Omit every picture. Return all other data as it stands.

---

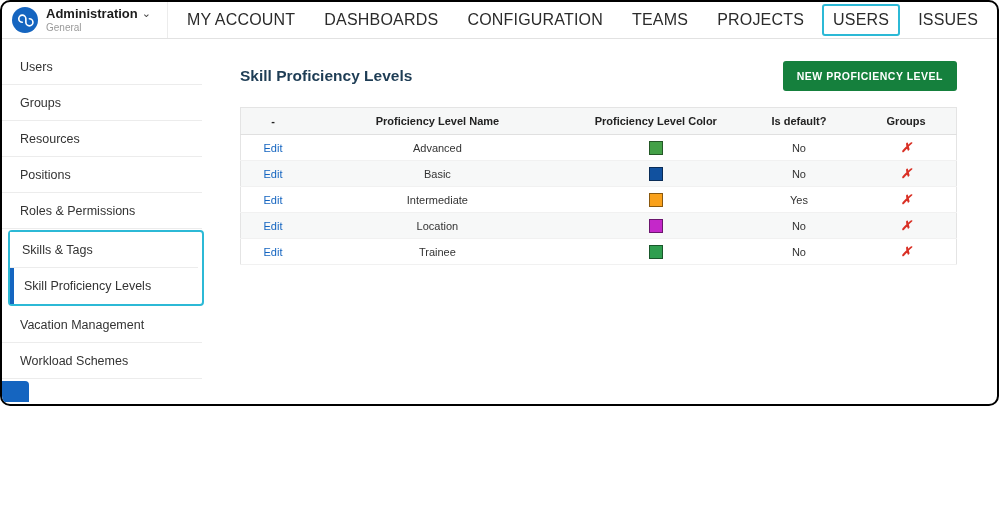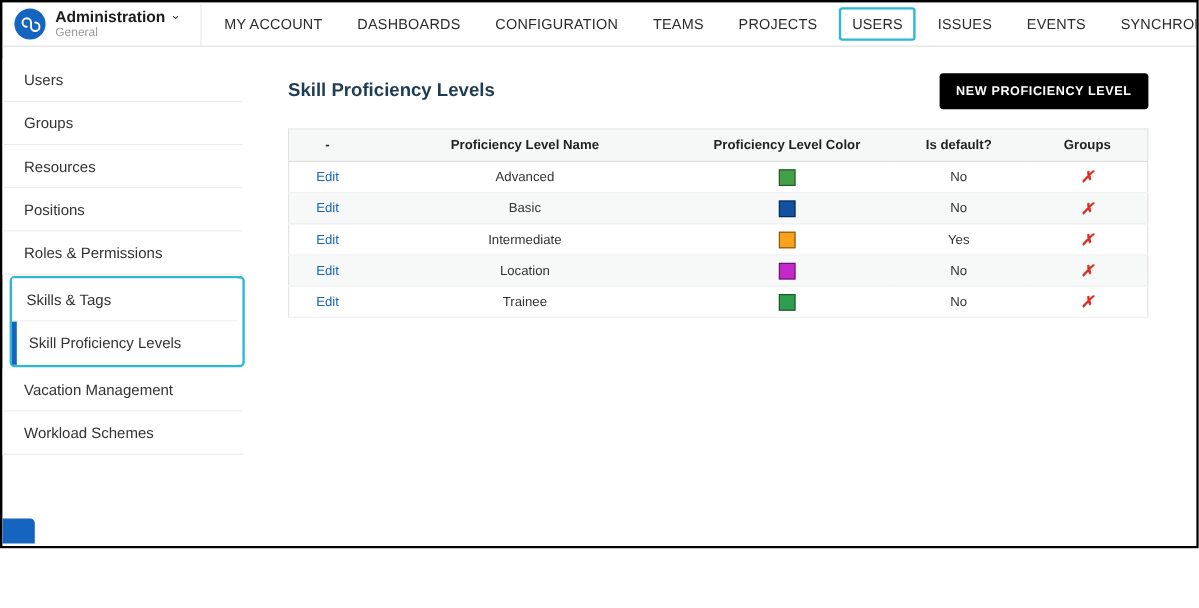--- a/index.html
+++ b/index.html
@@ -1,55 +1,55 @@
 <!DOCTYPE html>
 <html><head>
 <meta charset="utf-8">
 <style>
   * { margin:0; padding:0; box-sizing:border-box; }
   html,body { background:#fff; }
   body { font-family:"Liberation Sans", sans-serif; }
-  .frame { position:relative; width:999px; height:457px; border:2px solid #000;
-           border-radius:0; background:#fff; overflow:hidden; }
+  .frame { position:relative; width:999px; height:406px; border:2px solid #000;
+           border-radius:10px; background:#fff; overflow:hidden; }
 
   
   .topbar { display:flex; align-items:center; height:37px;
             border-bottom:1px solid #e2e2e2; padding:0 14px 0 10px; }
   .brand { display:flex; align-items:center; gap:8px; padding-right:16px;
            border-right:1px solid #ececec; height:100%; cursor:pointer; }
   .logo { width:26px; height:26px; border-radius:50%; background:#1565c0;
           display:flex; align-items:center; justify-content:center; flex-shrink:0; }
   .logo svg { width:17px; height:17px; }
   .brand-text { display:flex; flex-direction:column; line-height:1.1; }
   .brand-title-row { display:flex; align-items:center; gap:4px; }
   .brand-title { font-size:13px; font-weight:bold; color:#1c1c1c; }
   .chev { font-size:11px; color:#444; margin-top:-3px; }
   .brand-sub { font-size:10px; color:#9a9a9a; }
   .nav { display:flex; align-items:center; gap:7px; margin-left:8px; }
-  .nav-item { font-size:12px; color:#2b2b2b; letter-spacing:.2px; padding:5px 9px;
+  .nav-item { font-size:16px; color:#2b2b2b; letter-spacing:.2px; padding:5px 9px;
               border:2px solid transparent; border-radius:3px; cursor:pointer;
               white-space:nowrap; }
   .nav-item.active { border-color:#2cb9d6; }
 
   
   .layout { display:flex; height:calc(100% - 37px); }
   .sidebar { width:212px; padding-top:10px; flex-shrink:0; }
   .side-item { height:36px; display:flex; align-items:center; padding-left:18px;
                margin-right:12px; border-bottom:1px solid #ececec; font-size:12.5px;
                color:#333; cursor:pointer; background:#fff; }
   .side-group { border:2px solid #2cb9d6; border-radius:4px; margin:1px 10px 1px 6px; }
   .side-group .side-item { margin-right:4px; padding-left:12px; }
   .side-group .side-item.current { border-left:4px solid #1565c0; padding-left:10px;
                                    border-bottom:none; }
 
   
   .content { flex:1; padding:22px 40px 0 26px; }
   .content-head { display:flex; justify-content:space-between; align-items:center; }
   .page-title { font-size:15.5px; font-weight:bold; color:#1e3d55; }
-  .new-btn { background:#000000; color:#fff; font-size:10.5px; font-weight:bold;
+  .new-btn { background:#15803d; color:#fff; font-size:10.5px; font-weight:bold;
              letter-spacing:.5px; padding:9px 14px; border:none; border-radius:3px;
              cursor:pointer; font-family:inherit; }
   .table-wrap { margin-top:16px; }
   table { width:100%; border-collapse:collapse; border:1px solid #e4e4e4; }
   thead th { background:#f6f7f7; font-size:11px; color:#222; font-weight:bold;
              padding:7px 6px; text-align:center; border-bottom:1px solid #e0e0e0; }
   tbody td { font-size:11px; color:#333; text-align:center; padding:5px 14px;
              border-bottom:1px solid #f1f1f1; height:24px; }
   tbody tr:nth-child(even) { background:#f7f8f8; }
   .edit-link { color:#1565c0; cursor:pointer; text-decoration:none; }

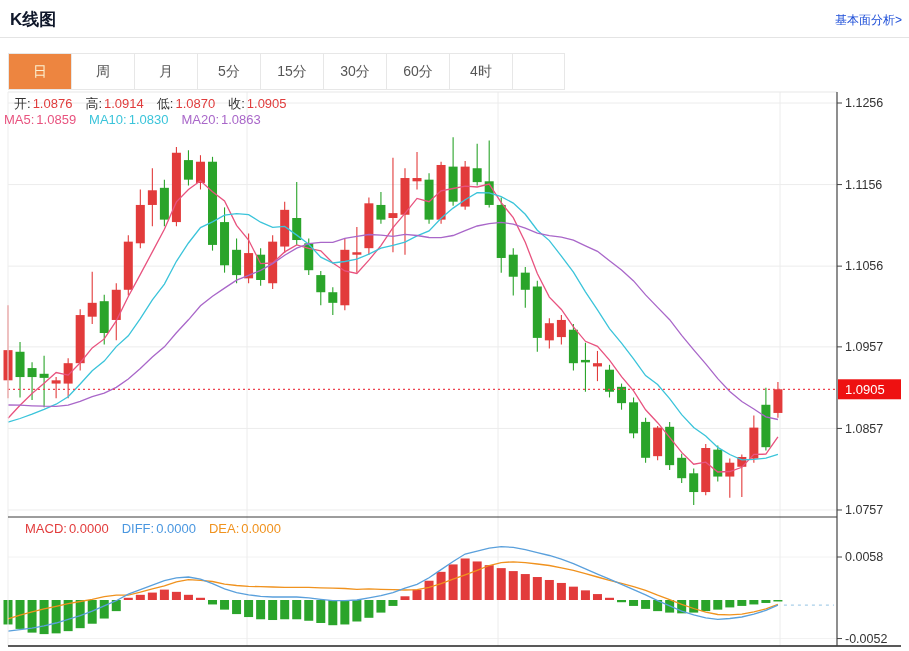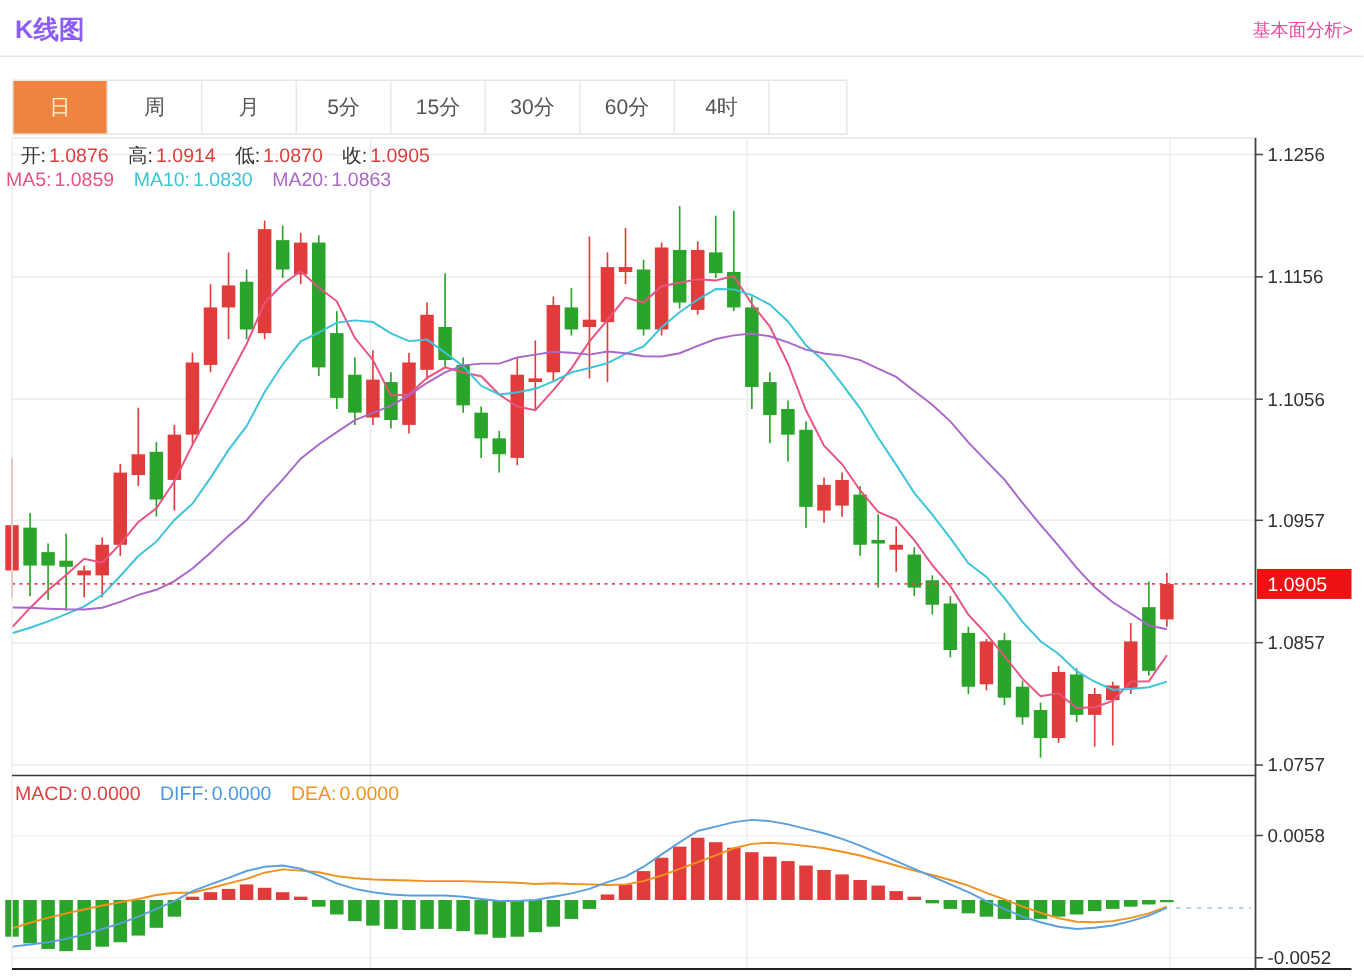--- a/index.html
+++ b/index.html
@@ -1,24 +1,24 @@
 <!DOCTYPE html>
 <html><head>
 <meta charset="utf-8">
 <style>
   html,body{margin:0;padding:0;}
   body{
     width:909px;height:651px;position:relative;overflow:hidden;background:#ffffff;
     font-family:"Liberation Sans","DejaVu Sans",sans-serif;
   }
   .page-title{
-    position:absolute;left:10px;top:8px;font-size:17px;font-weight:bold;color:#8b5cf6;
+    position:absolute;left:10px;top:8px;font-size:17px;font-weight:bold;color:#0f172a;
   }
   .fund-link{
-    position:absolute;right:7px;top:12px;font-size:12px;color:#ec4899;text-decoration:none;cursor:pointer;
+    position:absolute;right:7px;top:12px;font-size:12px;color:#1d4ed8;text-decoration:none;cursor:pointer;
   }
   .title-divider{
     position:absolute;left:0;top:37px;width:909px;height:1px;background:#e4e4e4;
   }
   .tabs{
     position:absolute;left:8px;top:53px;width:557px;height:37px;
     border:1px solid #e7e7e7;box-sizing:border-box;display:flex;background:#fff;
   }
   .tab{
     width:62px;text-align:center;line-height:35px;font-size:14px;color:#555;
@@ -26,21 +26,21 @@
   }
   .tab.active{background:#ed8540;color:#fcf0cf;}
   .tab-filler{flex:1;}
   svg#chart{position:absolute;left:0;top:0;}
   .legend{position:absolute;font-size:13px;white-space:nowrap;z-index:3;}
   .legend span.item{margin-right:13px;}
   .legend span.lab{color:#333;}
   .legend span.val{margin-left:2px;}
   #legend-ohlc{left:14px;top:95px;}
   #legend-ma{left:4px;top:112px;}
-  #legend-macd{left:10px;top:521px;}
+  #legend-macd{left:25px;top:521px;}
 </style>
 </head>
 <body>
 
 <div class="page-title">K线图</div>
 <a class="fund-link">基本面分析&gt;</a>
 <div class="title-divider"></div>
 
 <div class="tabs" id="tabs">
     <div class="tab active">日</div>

---

#### [TASK OUTPUT]
--- a/index.html
+++ b/index.html
@@ -1,55 +1,55 @@
 <!DOCTYPE html>
 <html><head>
 <meta charset="utf-8">
 <style>
   * { margin:0; padding:0; box-sizing:border-box; }
   html,body { background:#fff; }
   body { font-family:"Liberation Sans", sans-serif; }
-  .frame { position:relative; width:999px; height:457px; border:2px solid #000;
-           border-radius:0; background:#fff; overflow:hidden; }
+  .frame { position:relative; width:999px; height:406px; border:2px solid #000;
+           border-radius:10px; background:#fff; overflow:hidden; }
 
   
   .topbar { display:flex; align-items:center; height:37px;
             border-bottom:1px solid #e2e2e2; padding:0 14px 0 10px; }
   .brand { display:flex; align-items:center; gap:8px; padding-right:16px;
            border-right:1px solid #ececec; height:100%; cursor:pointer; }
   .logo { width:26px; height:26px; border-radius:50%; background:#1565c0;
           display:flex; align-items:center; justify-content:center; flex-shrink:0; }
   .logo svg { width:17px; height:17px; }
   .brand-text { display:flex; flex-direction:column; line-height:1.1; }
   .brand-title-row { display:flex; align-items:center; gap:4px; }
   .brand-title { font-size:13px; font-weight:bold; color:#1c1c1c; }
   .chev { font-size:11px; color:#444; margin-top:-3px; }
   .brand-sub { font-size:10px; color:#9a9a9a; }
   .nav { display:flex; align-items:center; gap:7px; margin-left:8px; }
-  .nav-item { font-size:12px; color:#2b2b2b; letter-spacing:.2px; padding:5px 9px;
+  .nav-item { font-size:16px; color:#2b2b2b; letter-spacing:.2px; padding:5px 9px;
               border:2px solid transparent; border-radius:3px; cursor:pointer;
               white-space:nowrap; }
   .nav-item.active { border-color:#2cb9d6; }
 
   
   .layout { display:flex; height:calc(100% - 37px); }
   .sidebar { width:212px; padding-top:10px; flex-shrink:0; }
   .side-item { height:36px; display:flex; align-items:center; padding-left:18px;
                margin-right:12px; border-bottom:1px solid #ececec; font-size:12.5px;
                color:#333; cursor:pointer; background:#fff; }
   .side-group { border:2px solid #2cb9d6; border-radius:4px; margin:1px 10px 1px 6px; }
   .side-group .side-item { margin-right:4px; padding-left:12px; }
   .side-group .side-item.current { border-left:4px solid #1565c0; padding-left:10px;
                                    border-bottom:none; }
 
   
   .content { flex:1; padding:22px 40px 0 26px; }
   .content-head { display:flex; justify-content:space-between; align-items:center; }
   .page-title { font-size:15.5px; font-weight:bold; color:#1e3d55; }
-  .new-btn { background:#000000; color:#fff; font-size:10.5px; font-weight:bold;
+  .new-btn { background:#15803d; color:#fff; font-size:10.5px; font-weight:bold;
              letter-spacing:.5px; padding:9px 14px; border:none; border-radius:3px;
              cursor:pointer; font-family:inherit; }
   .table-wrap { margin-top:16px; }
   table { width:100%; border-collapse:collapse; border:1px solid #e4e4e4; }
   thead th { background:#f6f7f7; font-size:11px; color:#222; font-weight:bold;
              padding:7px 6px; text-align:center; border-bottom:1px solid #e0e0e0; }
   tbody td { font-size:11px; color:#333; text-align:center; padding:5px 14px;
              border-bottom:1px solid #f1f1f1; height:24px; }
   tbody tr:nth-child(even) { background:#f7f8f8; }
   .edit-link { color:#1565c0; cursor:pointer; text-decoration:none; }

--- a/index.html
+++ b/index.html
@@ -1,24 +1,24 @@
 <!DOCTYPE html>
 <html><head>
 <meta charset="utf-8">
 <style>
   html,body{margin:0;padding:0;}
   body{
     width:909px;height:651px;position:relative;overflow:hidden;background:#ffffff;
     font-family:"Liberation Sans","DejaVu Sans",sans-serif;
   }
   .page-title{
-    position:absolute;left:10px;top:8px;font-size:17px;font-weight:bold;color:#8b5cf6;
+    position:absolute;left:10px;top:8px;font-size:17px;font-weight:bold;color:#0f172a;
   }
   .fund-link{
-    position:absolute;right:7px;top:12px;font-size:12px;color:#ec4899;text-decoration:none;cursor:pointer;
+    position:absolute;right:7px;top:12px;font-size:12px;color:#1d4ed8;text-decoration:none;cursor:pointer;
   }
   .title-divider{
     position:absolute;left:0;top:37px;width:909px;height:1px;background:#e4e4e4;
   }
   .tabs{
     position:absolute;left:8px;top:53px;width:557px;height:37px;
     border:1px solid #e7e7e7;box-sizing:border-box;display:flex;background:#fff;
   }
   .tab{
     width:62px;text-align:center;line-height:35px;font-size:14px;color:#555;
@@ -26,21 +26,21 @@
   }
   .tab.active{background:#ed8540;color:#fcf0cf;}
   .tab-filler{flex:1;}
   svg#chart{position:absolute;left:0;top:0;}
   .legend{position:absolute;font-size:13px;white-space:nowrap;z-index:3;}
   .legend span.item{margin-right:13px;}
   .legend span.lab{color:#333;}
   .legend span.val{margin-left:2px;}
   #legend-ohlc{left:14px;top:95px;}
   #legend-ma{left:4px;top:112px;}
-  #legend-macd{left:10px;top:521px;}
+  #legend-macd{left:25px;top:521px;}
 </style>
 </head>
 <body>
 
 <div class="page-title">K线图</div>
 <a class="fund-link">基本面分析&gt;</a>
 <div class="title-divider"></div>
 
 <div class="tabs" id="tabs">
     <div class="tab active">日</div>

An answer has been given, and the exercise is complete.